Speaker
for the Dead, the sequel to Orson Scott Card’s Ender’s Game,
picks up some 3,000 years later. That is right, multiple millenniums
have passed since the bugger “formic” war (the species will change names
eventually but not in these first four books) but Ender is only around thirty as he has spent the overwhelming majority traveling at light speed
and has thus traveled to the farthest reaches of the galaxy, one that has been
colonized since he committed xenocide by killing the buggers. Yet he has never
settled, staying on one place only for days at a time before drifting on in
search of a purpose and a place. All the while, as humans have first taken over
the abandoned bugger worlds and then taken over planet after planet, Ender has
carried with him the last hive queen watching and waiting for the ideal time to
re-launch her species and right his wrong. One plot line rests here—Ender has
grown to love the larvae and communicates with her mentally on a frequent
basis.
In addition, a computer anomaly created by the buggers, one
that grew out of the game Ender played on his personal terminal in battle
school and now occupies the combined computing power of the galaxy lives in an
electronic jewel stored in his ear. Jane, as the program is known, is Ender’s
closest friend, helping Andrew navigate the universe, one where his old
nickname has become taboo, one where he still holds immense power. She is on
the brink of discovery after 3,000 years of life, and while she offers
innumerable resources, she has yet to compete for his love and attention. Things
change. In this novel, one that is far more adult than its predecessor, a universe sits in constant flux.
Thus, as far as we are told, Ender has been traveling planet-to-planet
Speaking for the Dead, carrying on the tradition he started when he wrote the
Hive Queen and the Hegemon and revealing the true nature of an individual’s
life—the good, the bad, the honest, the sad. As one would expect, this position
fits the man our boy hero turned into. He cuts to chase, he finds the meat of a
situation, and he goes for the jugular, whether it be war or grief, love or
hate. His pattern of planet hopping and speaking, takes him to Novinha, a girl
he falls for from thirty years away. Novinha has lost her parents, her surrogate father
Pipo, and due to the details of the Pipo’s death at the hands of the first sentient
species discovered since the buggers, the Pequeninos, she refuses to marry her
true love Libo. Yet Ender loves her at first sight. He feels the pain in her
lonely teenage face, and travels to find her in her 40’s and speak to the death
not of Pipo as planned but to that of her freshly dead abusive husband.

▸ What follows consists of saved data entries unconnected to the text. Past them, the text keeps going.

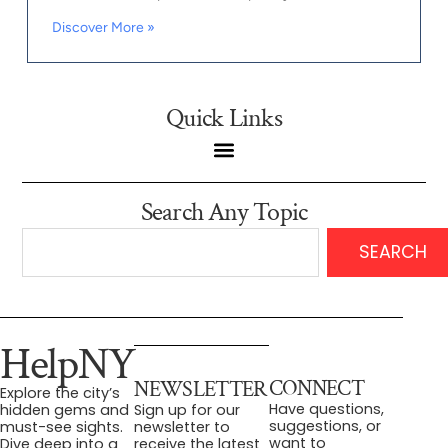
Discover More »
Quick Links
Search Any Topic
SEARCH
HelpNY
CONNECT
NEWSLETTER
Explore the city’s
Have questions,
hidden gems and
Sign up for our
suggestions, or
must-see sights.
newsletter to
want to
Dive deep into a
receive the latest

So we find a story of veiled love, of a new alien species
capable of living three lives (worm, piggies, trees), of a deadly virus that is
constantly mutating and threatening the survival of the human race, and of the
restoration of a specious from extinction. Are these creatures worth saving? Do
they deserve human respect and attention? The plots play out as Ender speaks to
the death of Marcão, seeks to heal a family, and conjoin the fate of piggies with
that of man. He is negotiator, he is pacifier, he is a force of balance. Humanity is questioned, it is confronted, and it is shown to be capable greatness once again. Yet,
at the same time, the community of Lusitania is singled out by the Starways
Congress for violating the policies of non-intervention, and thus are held at
gunpoint as an MD device, the very device Ender used to eliminate the bugger
home world, is sent to annihilate them first for doing more than observe the
piggies and second for the health risk of the Descolada virus.